Written task: Quote every line of the rows below word for word, leaving out the pictures.

Collected data:
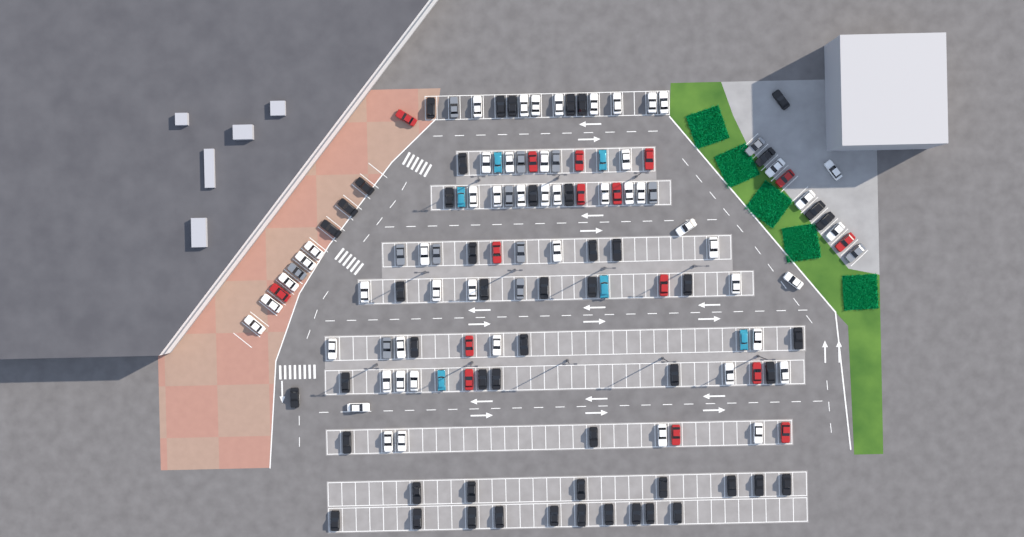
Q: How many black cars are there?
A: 52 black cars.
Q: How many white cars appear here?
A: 52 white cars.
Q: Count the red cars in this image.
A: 16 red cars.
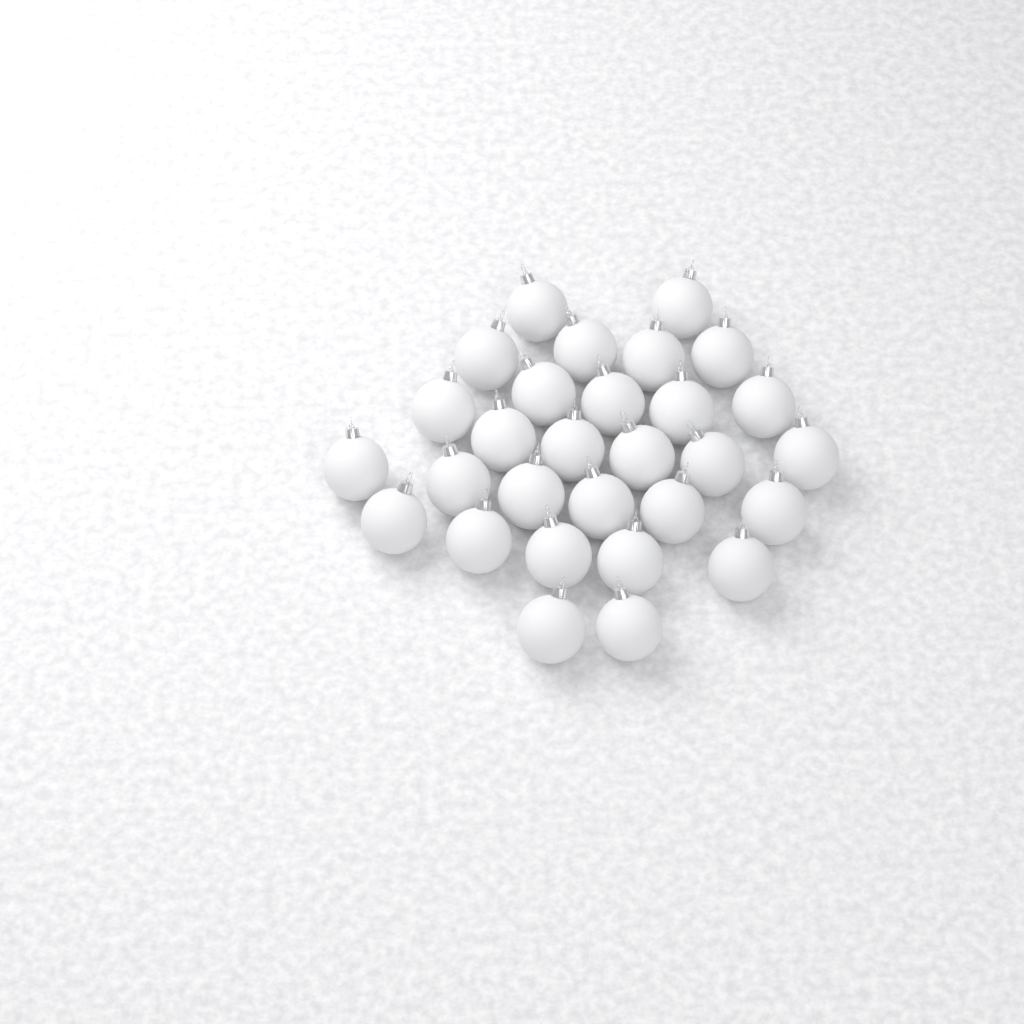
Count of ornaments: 29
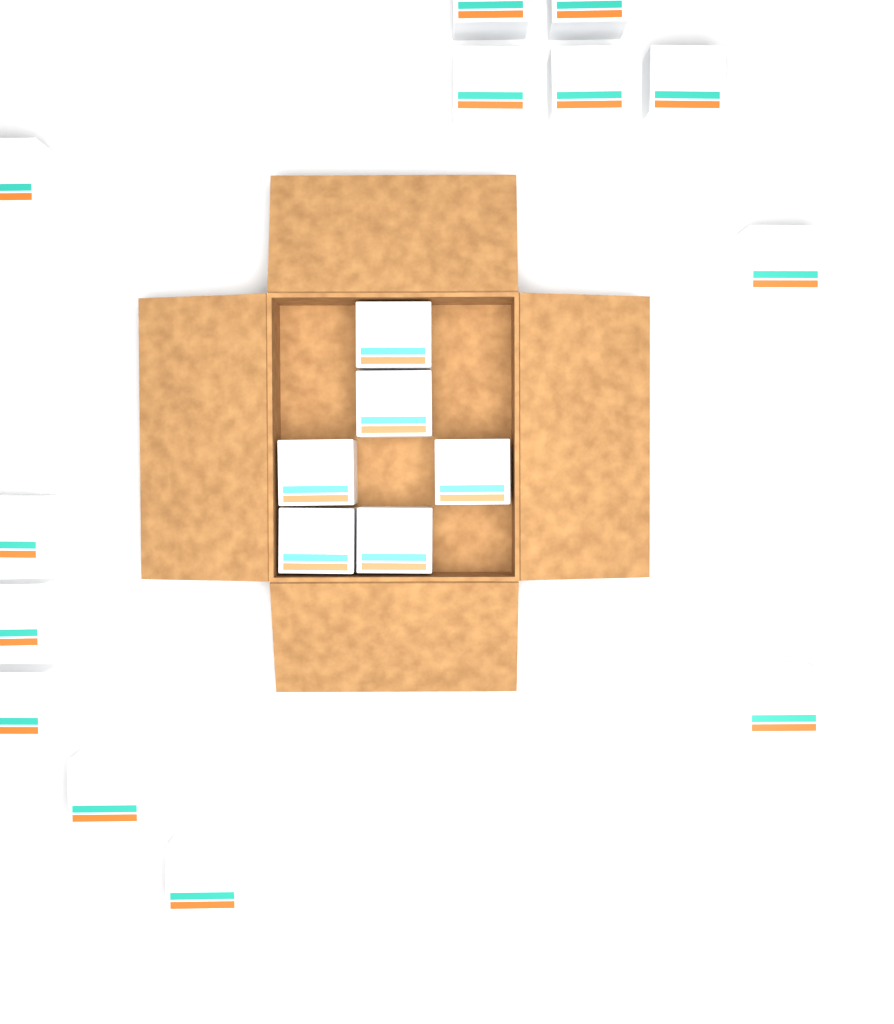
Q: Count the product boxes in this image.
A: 19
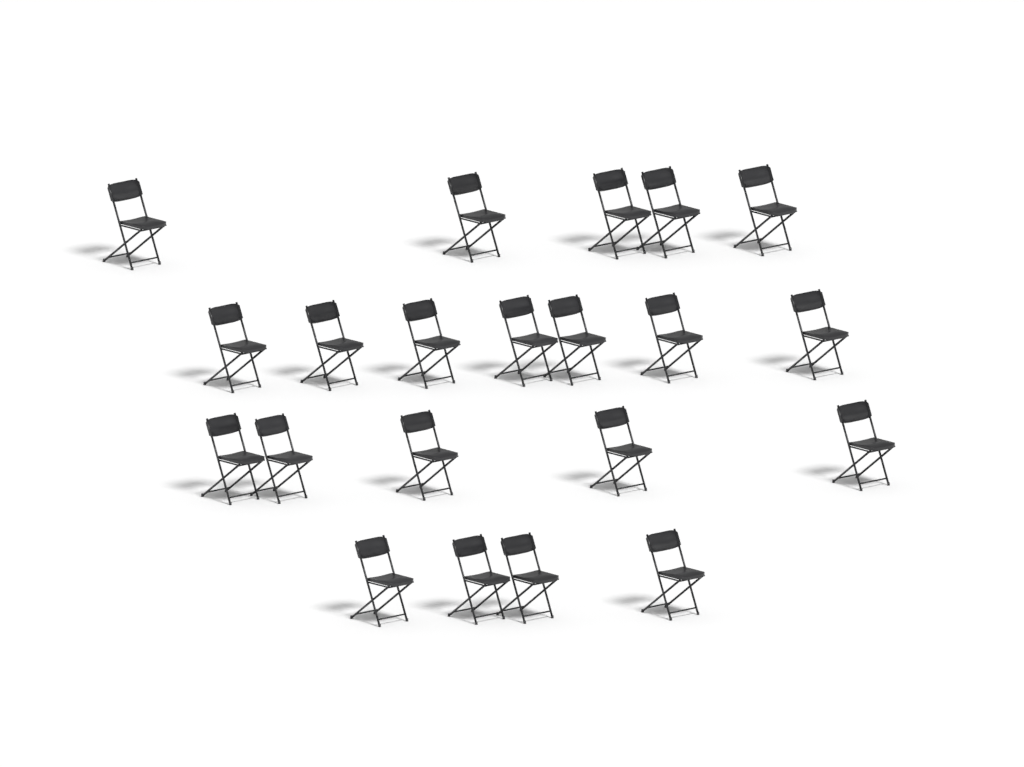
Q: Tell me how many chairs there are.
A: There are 21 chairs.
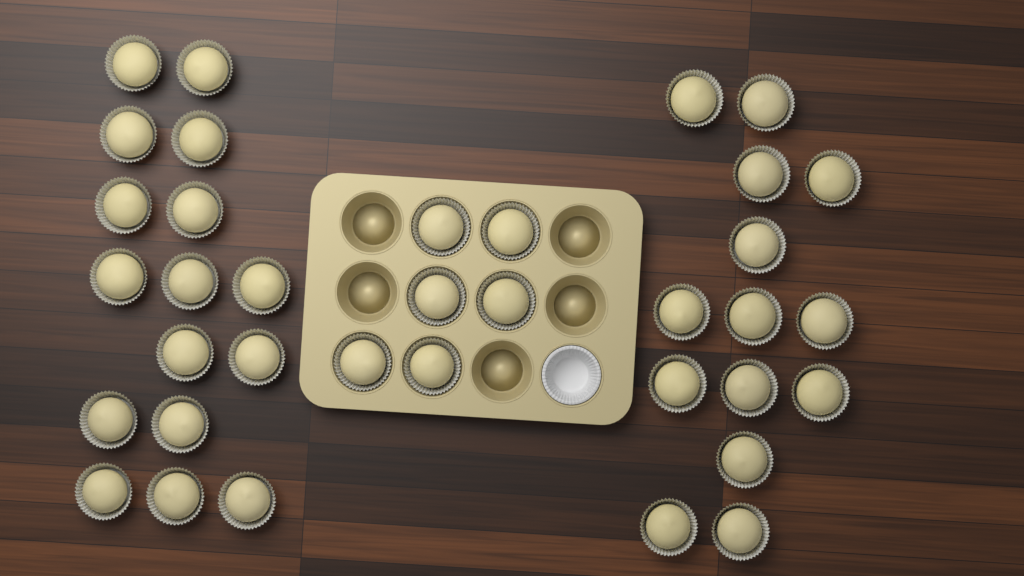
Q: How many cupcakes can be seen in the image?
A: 36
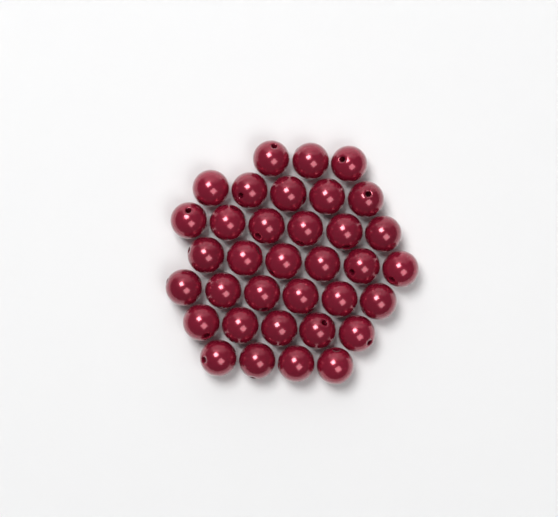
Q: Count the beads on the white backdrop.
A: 35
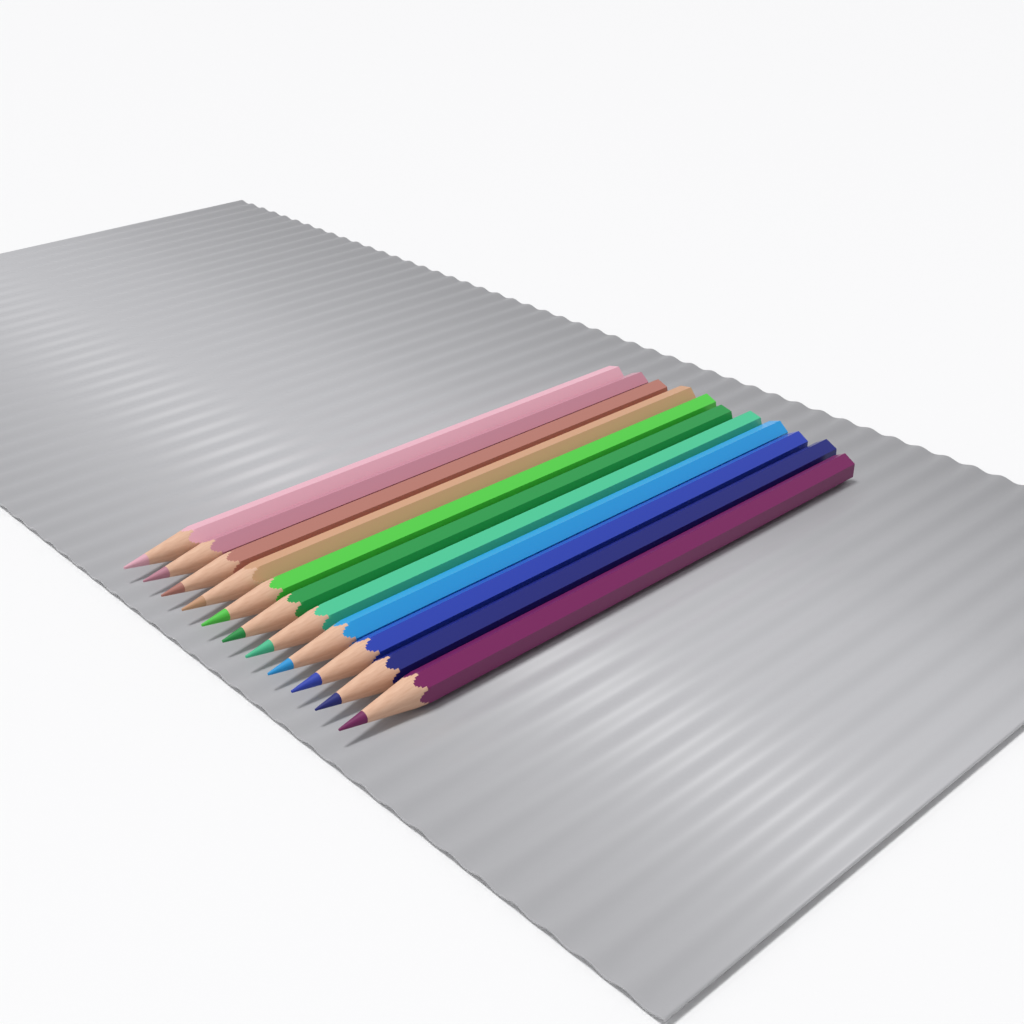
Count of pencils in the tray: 11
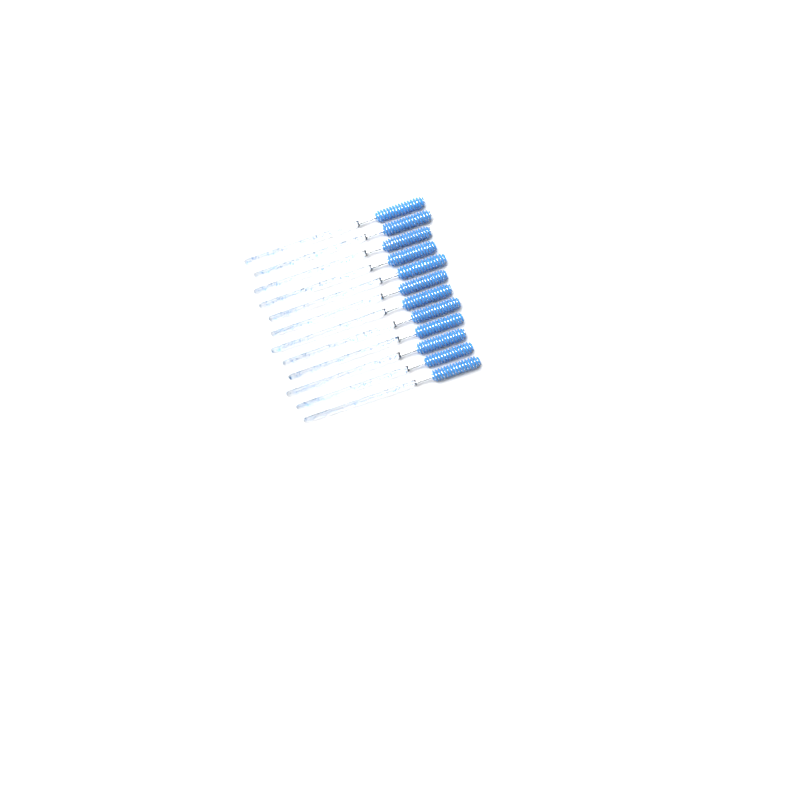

Exercise result:
Q: How many black cars are there?
A: 52 black cars.
Q: How many white cars appear here?
A: 52 white cars.
Q: Count the red cars in this image.
A: 16 red cars.
Count of ornaments: 29
Q: Count the product boxes in this image.
A: 19
Q: Tell me how many chairs there are.
A: There are 21 chairs.
Q: How many cupcakes can be seen in the image?
A: 36
Q: Count the beads on the white backdrop.
A: 35
Count of pencils in the tray: 11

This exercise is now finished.